Kaynak: EASA and EUROCONTROL reinforce partnership on sustainability and civil-military cooperation
Avrupa’da uçakların yer hareketleri sırasında yakıt tüketimini ve emisyonlarını azaltmayı hedefleyen HERON (Highly Efficient gReen OperatioNs) projesi kapsamında Taxibot adı verilen hibrit-elektrikli yer çekicilerinin denemeleri hız kazanıyor. Amsterdam Schiphol gibi havalimanlarında yapılan bu denemeler, uçak motorlarının taksi sırasında kullanılmasını ortadan kaldırarak CO2 ve NOx emisyonlarında önemli düşüşler sağlamayı amaçlıyor. Bu tür projeler, havacılığın çevresel ayak izini azaltma ve meteorolojik etkilerle başa çıkma konusunda önemli adımlar olarak öne çıkıyor.

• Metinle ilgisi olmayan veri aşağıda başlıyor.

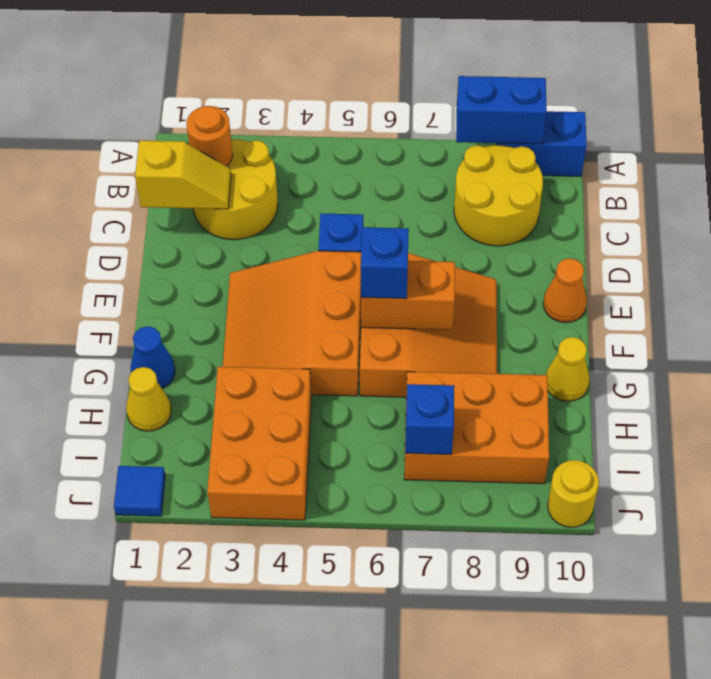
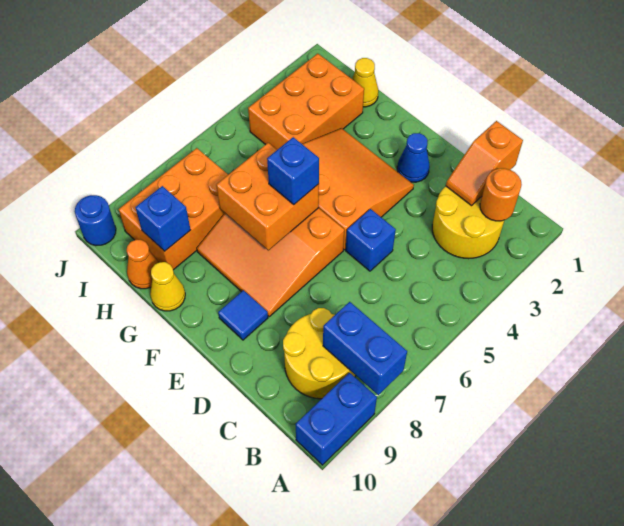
blue 1x2 brick [456,76,547,144] -> blue 1x2 brick turned to [323,302,407,395]
yellow 1x2 slope [135,140,231,209] -> orange 1x2 slope [446,121,523,206]
orange 1x1 cone [543,258,587,323] -> orange 1x1 cone moved to [127,240,159,289]
orange 1x2 brick [361,261,455,330] -> orange 2x2 brick [216,143,319,250]
blue 1x1 cone [131,326,175,388] -> blue 1x1 cone moved to [397,133,430,182]
orange 2x3 brick [207,367,311,520] -> orange 2x3 brick turned to [248,54,364,150]
blue 1x1 brick [405,384,454,455] -> blue 1x1 brick moved to [135,186,190,251]
blue 1x1 tile [114,466,165,516] -> blue 1x1 tile moved to [218,290,268,340]
yellow 1x1 round brick [548,460,599,527] -> blue 1x1 round brick [75,195,116,246]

Havalimanlarında Meteorolojik Teknoloji Yatırımları
Meteorolojik verilerin doğru ve zamanında elde edilmesi, havacılık operasyonları için hayati önem taşıyor. Bu kapsamda, havalimanları teknolojik altyapılarını güçlendirmeye devam ediyor:
- Portekiz’den Rüzgar Tespit Sistemi: Portekiz’deki NAV Portugal, Madeira Havalimanı’na olumsuz rüzgar koşullarını azaltmak için yeni bir rüzgar tespit sistemi kurdu. 10 km’den fazla menzile sahip bu sistem, yüksek hassasiyetle ve neredeyse gerçek zamanlı olarak meteorolojik veriler toplayarak operasyonel güvenliği artırıyor.Kaynak: NAV Portugal delivers new wind detection system to Madeira Airport
- Malta’dan Otomatik Hava İstasyonları: Malta Havalimanı’ndaki Meteoroloji Ofisi, iki yeni otomatik hava istasyonu (AWS) yatırımı yaparak istasyon sayısını 10’a çıkardı. Mosta ve San Lawrenz’e kurulan bu istasyonlar, yağış, sıcaklık, nem, çiğ noktası ve rüzgar hızı/yönü gibi verileri ölçerek Malta Adaları genelindeki hava koşulları hakkında daha eksiksiz bir resim sunuyor.Kaynak: THE METEOROLOGICAL OFFICE INVESTS IN TWO NEW AUTOMATED WEATHER STATIONS – Malta International Airport
Bu gelişmeler, havacılık sektörünün meteorolojik zorluklara karşı adaptasyon yeteneğini ve gelecekteki operasyonel güvenliği ve sürdürülebilirliği sağlamak için yapılan sürekli yatırımları göstermektedir.